KIF21A

Congenital fibrosis of the extraocular muscles

At least 12 mutations in the KIF21A gene have been identified in people with congenital fibrosis of the extraocular muscles (CFEOM). These mutations cause the most common form of the disorder, CFEOM1, and are a rare cause of another form of the condition called CFEOM3. Individuals with CFEOM are unable to move their eyes normally. They have difficulty looking upward or, less commonly, side-to-side, and most also have droopy eyelids (ptosis). In addition, people with CFEOM3 can have intellectual disability or other neurological problems.

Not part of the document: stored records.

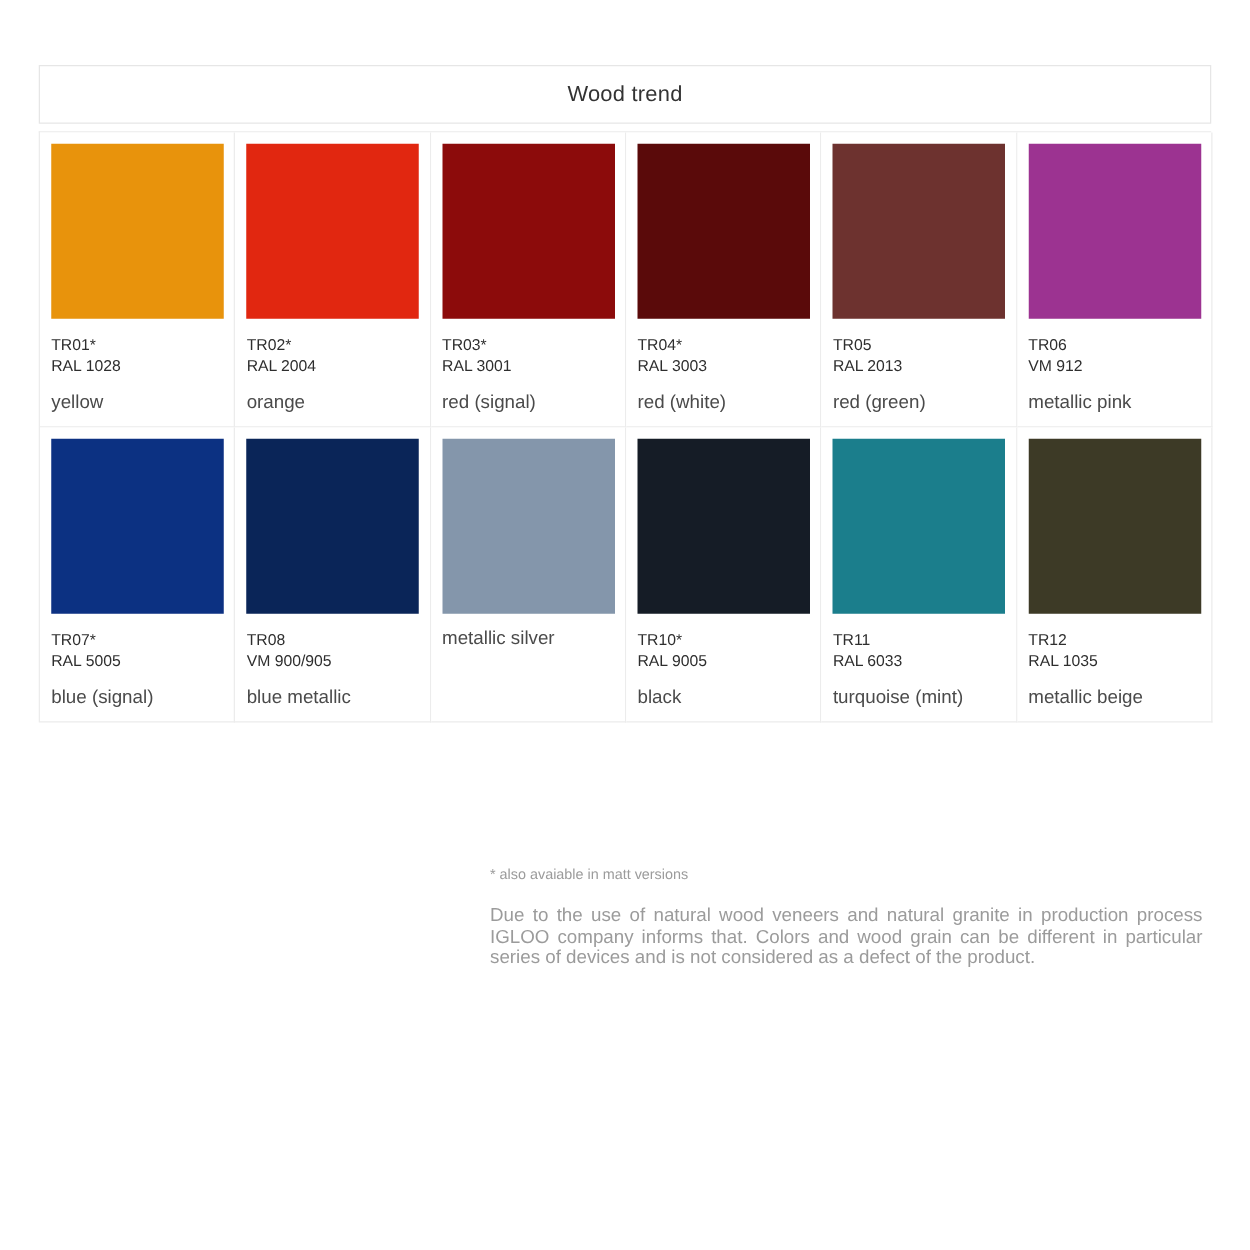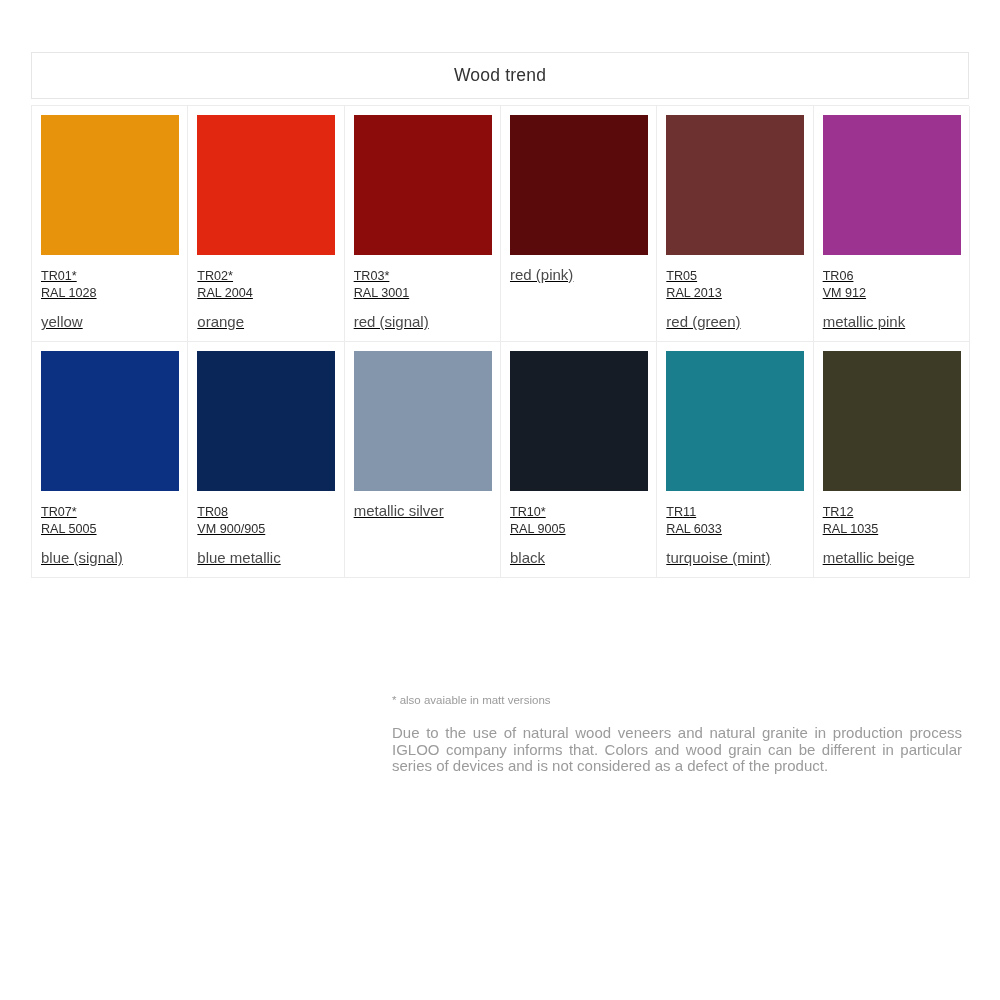"TR01*" .swatch-row { text-decoration: underline -> none }
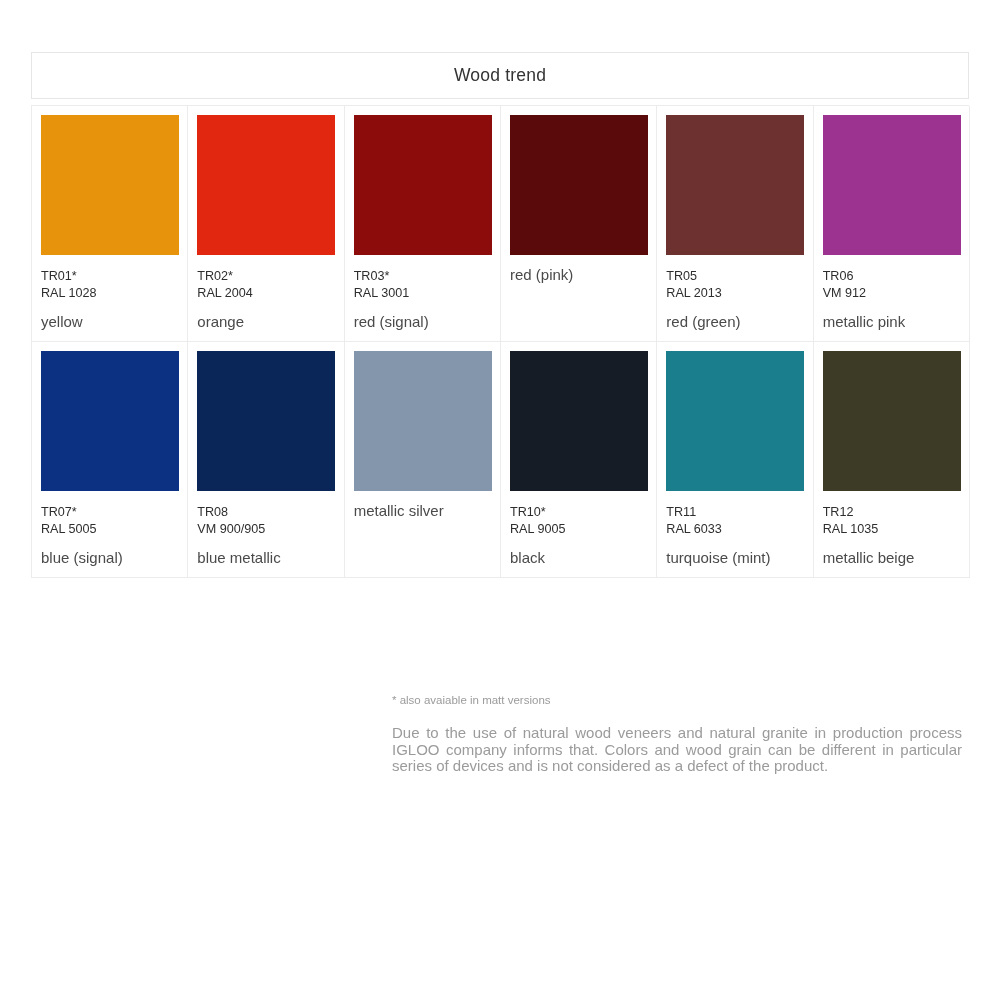"TR04*" div.chip-label { html: none -> <div>TR04* RAL 3003</div> }
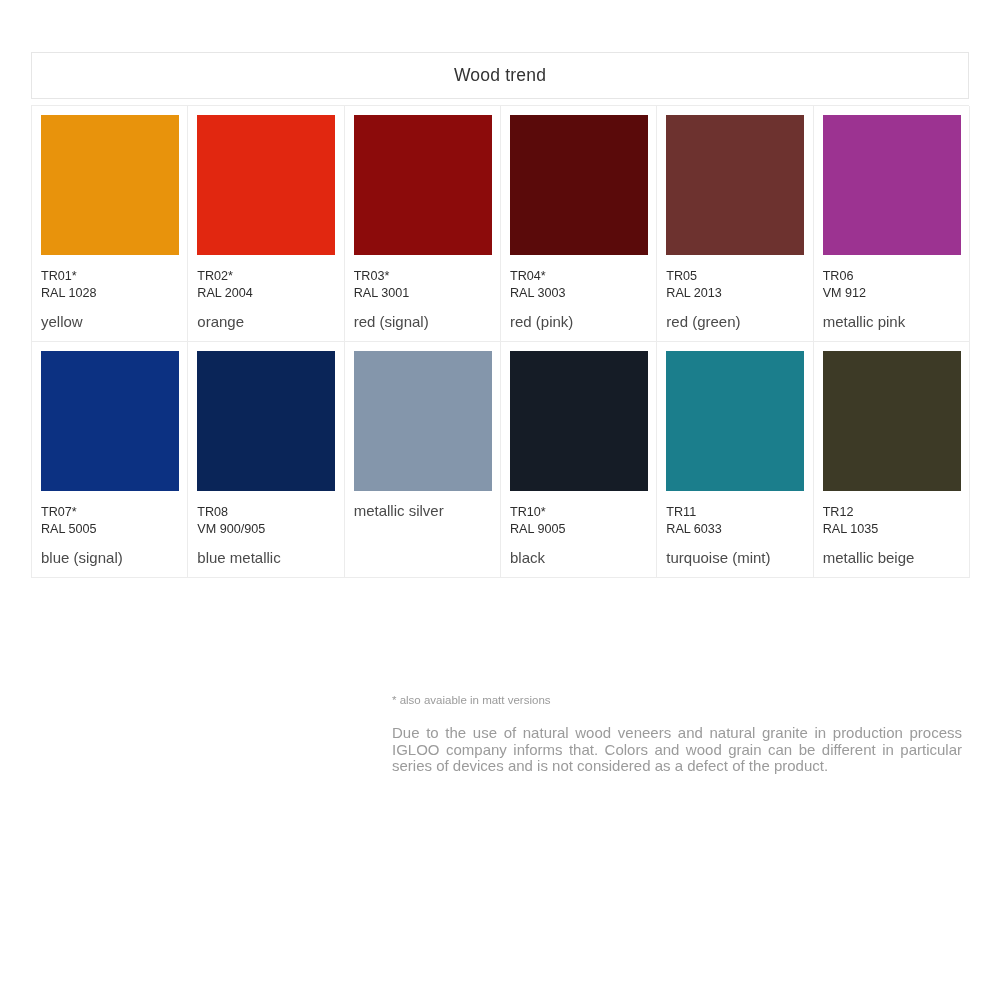"red (pink)" div.chip-desc { text: pink -> white }
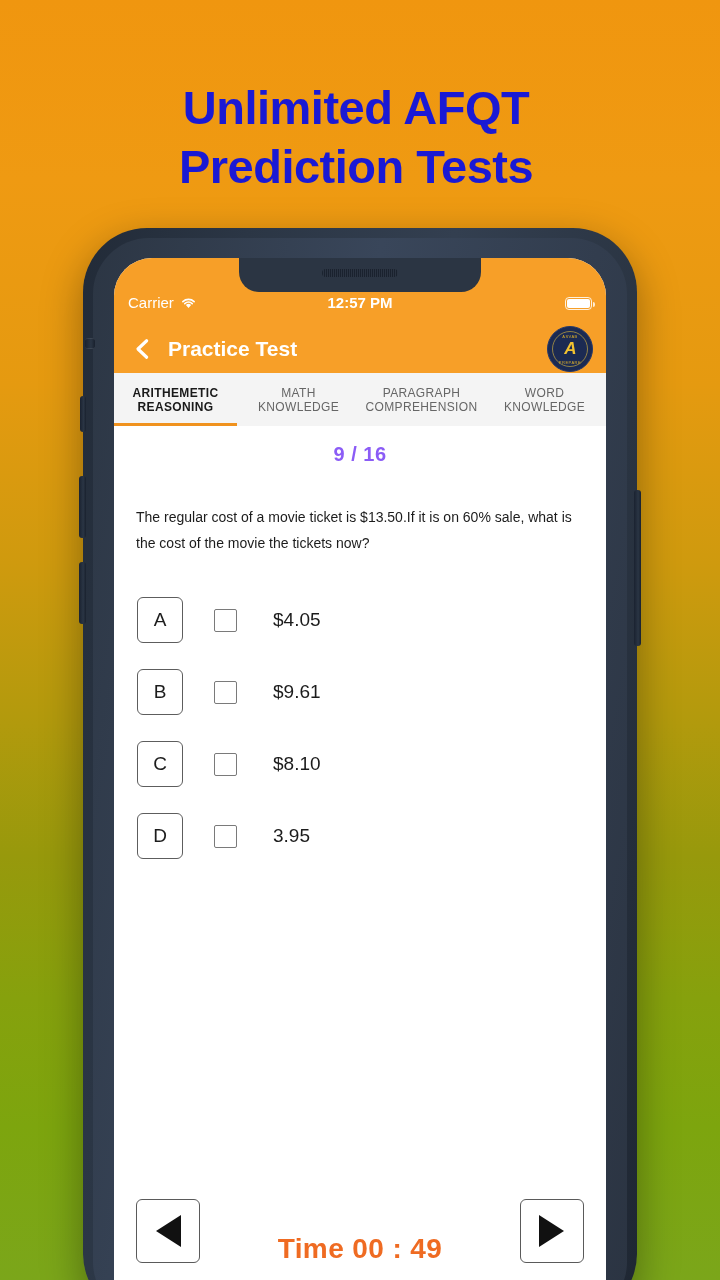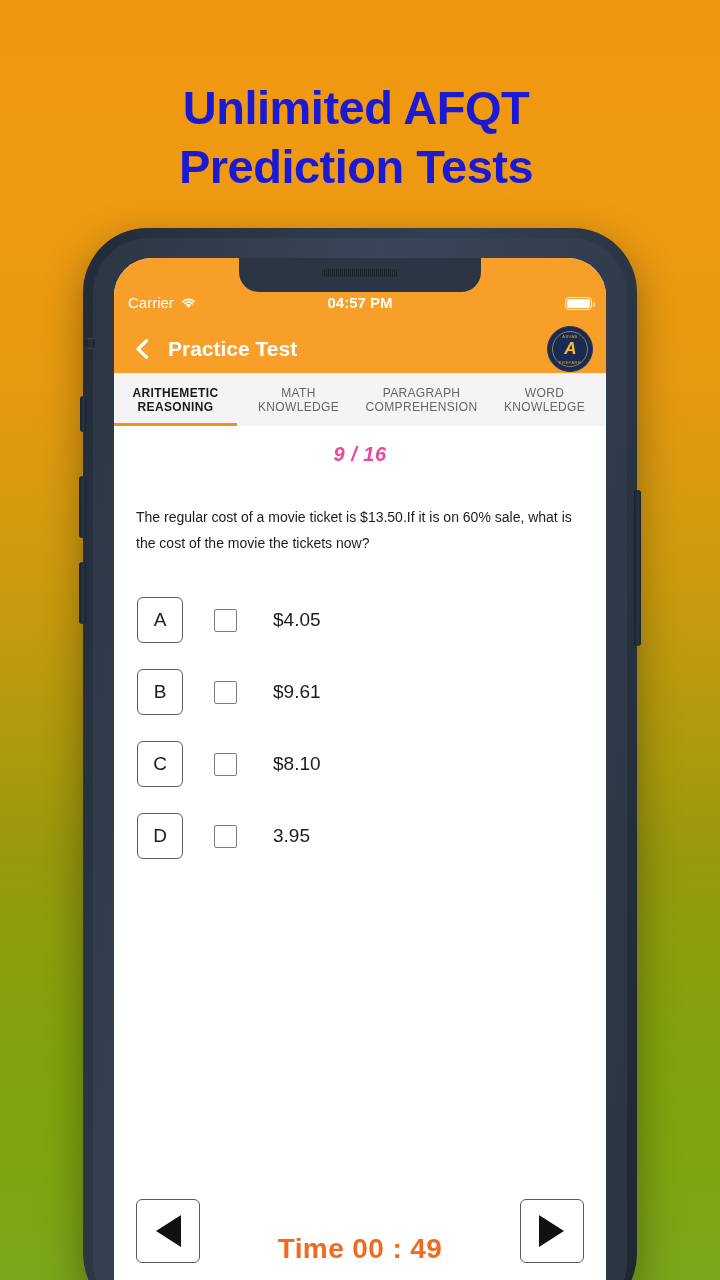"04:57 PM" div.sb-time { text: 04:57 -> 12:57 }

Each of the known KIF21A gene mutations changes a single protein building block (amino acid) in the KIF21A protein. Most of these changes occur in the regulatory region of the protein. These mutations alter the protein's structure, which interferes with its ability to turn itself off. As a result, the KIF21A protein is always on (constitutively active) and cannot regulate microtubule growth. Without proper control of microtubule elongation, the axons of nerves develop abnormally and do not reach the muscles they control. Nerves in the head and face (cranial nerves) that control muscles that surround the eyes (extraocular muscles) are particularly affected. Problems with cranial nerve development impair extraocular muscle function, resulting in the characteristic features of CFEOM such as restricted eye movement and droopy eyelids.